EXERCISE PASSAGE
Trade-offs in the adaptation towards hatchery and natural conditions drive survival, migration, and angling vulnerability in a territorial fish in the wild

Author:

Tsuboi Jun-ichi1,Kaji Kohichi1,Baba Shinya2,Arlinghaus Robert3

Affiliation:

1. Yamanashi Prefectural Fisheries Technology Center, Kai, Yamanashi 400-0121, Japan.

2. Logics of Blue, Hyogo, 650-0025, Japan.

3. Department of Biology and Ecology of Fishes, Leibniz-Institute of Freshwater Ecology and Inland Fisheries, Müggelseedamm 310, 12587 Berlin, Germany; Division of Integrative Fisheries Management, Albrecht-Daniel-Thaer Institute of Agricultural and Horticultural Sciences, Department for Crop and Animal Sciences, Faculty of Life Sciences, Humboldt-Universität zu Berlin, Invalidenstrasse 42, 10115 Berlin, Germany.

Saved entries
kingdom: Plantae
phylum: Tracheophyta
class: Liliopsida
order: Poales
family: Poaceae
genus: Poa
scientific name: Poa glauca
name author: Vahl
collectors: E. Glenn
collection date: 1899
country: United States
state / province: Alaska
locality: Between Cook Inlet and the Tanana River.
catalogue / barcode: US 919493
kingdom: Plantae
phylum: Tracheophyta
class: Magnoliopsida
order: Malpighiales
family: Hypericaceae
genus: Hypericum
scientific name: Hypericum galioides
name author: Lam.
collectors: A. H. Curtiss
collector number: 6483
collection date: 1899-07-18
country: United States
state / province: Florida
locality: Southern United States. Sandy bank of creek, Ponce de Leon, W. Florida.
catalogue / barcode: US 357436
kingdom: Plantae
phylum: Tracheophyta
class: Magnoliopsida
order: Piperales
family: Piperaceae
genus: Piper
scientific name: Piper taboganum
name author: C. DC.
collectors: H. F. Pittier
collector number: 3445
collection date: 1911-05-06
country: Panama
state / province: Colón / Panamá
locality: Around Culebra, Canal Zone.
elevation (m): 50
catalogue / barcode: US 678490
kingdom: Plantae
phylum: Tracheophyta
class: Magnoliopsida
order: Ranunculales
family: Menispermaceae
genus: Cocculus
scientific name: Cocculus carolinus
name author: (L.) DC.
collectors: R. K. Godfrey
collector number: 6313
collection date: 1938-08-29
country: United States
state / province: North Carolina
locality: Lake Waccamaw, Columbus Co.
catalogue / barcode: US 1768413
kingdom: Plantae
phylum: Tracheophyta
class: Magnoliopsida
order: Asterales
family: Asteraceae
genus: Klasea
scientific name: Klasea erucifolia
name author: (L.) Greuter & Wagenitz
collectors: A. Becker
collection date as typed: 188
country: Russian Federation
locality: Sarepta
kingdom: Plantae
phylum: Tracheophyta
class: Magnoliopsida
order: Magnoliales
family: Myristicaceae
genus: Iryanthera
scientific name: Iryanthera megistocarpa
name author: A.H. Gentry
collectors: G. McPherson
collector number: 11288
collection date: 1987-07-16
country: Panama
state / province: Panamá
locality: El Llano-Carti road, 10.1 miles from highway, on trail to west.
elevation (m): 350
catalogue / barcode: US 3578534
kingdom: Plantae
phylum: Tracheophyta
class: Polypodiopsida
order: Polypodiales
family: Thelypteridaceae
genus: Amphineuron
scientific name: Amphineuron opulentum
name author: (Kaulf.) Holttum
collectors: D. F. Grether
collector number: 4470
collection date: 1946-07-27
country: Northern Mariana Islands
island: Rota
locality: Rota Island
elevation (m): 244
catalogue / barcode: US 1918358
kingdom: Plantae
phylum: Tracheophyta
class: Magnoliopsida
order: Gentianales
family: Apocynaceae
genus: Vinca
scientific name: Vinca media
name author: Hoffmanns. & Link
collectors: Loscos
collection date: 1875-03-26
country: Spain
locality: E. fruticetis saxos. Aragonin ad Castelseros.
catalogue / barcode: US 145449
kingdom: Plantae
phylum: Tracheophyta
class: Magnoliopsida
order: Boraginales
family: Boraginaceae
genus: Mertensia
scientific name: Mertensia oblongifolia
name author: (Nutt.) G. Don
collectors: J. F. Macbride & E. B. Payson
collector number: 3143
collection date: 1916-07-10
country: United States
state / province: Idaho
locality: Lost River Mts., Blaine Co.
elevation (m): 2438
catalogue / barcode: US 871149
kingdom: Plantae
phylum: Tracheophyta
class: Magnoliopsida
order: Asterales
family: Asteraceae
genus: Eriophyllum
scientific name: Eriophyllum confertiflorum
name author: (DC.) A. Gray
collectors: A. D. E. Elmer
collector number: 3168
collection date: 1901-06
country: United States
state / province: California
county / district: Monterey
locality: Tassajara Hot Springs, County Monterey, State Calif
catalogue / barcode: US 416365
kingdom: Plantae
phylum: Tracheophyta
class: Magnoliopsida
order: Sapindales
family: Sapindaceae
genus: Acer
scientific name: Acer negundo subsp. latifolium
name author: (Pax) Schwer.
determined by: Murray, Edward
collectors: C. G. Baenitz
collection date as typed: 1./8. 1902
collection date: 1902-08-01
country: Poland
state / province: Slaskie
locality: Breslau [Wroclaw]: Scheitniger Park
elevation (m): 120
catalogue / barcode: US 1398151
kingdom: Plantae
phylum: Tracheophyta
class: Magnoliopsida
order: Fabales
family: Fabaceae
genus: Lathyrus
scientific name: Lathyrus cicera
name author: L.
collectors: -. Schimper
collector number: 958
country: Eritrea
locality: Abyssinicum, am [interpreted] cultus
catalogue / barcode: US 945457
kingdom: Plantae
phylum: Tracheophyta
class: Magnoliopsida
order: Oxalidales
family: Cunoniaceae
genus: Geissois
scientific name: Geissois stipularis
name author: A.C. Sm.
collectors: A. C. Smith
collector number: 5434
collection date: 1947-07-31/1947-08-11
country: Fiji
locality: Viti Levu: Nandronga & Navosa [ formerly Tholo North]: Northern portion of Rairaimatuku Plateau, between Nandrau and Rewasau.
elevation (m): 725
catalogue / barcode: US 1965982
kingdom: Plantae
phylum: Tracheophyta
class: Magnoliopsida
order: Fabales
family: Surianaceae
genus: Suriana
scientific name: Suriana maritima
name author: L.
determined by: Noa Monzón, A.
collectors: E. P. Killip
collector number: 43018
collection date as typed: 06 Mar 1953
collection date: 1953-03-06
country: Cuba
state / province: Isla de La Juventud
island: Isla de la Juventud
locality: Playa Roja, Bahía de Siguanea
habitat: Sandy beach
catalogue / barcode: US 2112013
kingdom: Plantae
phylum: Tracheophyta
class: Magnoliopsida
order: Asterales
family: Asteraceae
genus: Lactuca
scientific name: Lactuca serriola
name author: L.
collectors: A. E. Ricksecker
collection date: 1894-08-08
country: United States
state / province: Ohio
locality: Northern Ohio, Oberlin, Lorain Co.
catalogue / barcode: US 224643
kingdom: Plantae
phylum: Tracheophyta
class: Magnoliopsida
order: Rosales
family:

WORK ORDER A
Output the part of the fish-adaptation article header between "1. Yamanashi Prefectural" and "10115 Berlin, Germany.", inclusive.
WORK ORDER B
In the fish-adaptation article header, in what city is the Yamanashi Prefectural Fisheries Technology Center located?
WORK ORDER C
Write the next part of the fish-adaptation article header, picking up after its final line.

RESPONSE A
1. Yamanashi Prefectural Fisheries Technology Center, Kai, Yamanashi 400-0121, Japan.

2. Logics of Blue, Hyogo, 650-0025, Japan.

3. Department of Biology and Ecology of Fishes, Leibniz-Institute of Freshwater Ecology and Inland Fisheries, Müggelseedamm 310, 12587 Berlin, Germany; Division of Integrative Fisheries Management, Albrecht-Daniel-Thaer Institute of Agricultural and Horticultural Sciences, Department for Crop and Animal Sciences, Faculty of Life Sciences, Humboldt-Universität zu Berlin, Invalidenstrasse 42, 10115 Berlin, Germany.

RESPONSE B
Kai, Yamanashi.

RESPONSE C
Abstract

Hatchery fish that support capture fisheries need to thrive in both hatchery and natural environments. We conducted joint experiments in both environments with individuals stemming from multiple generations held in captivity to test the performance of hatchery-reared ayu (Plecoglossus altivelis). Ayu is an annual, herbivorous, territorial, and amphidromous riverine fish native to Japan of high importance to recreational fisheries. Hatchery fish of the first hatchery generation exhibited poor growth and highest malformation rates relative to the second and following hatchery generations. The first generation offspring stocked into a natural stream also showed low survival and poor vulnerability to angling, suggesting that maladaptation to the hatchery environment explained the performance in the wild. By contrast, offspring of the seventh to ninth generations exhibited high growth in the hatchery environment, but when stocked into the wild they also exhibited low survival, maladapted migratory behaviour, and again poor vulnerability to angling. Consequently, intermediate generations held in captivity were found to offer the best fisheries performance and can thus be recommended for enhancements to support recreational fisheries.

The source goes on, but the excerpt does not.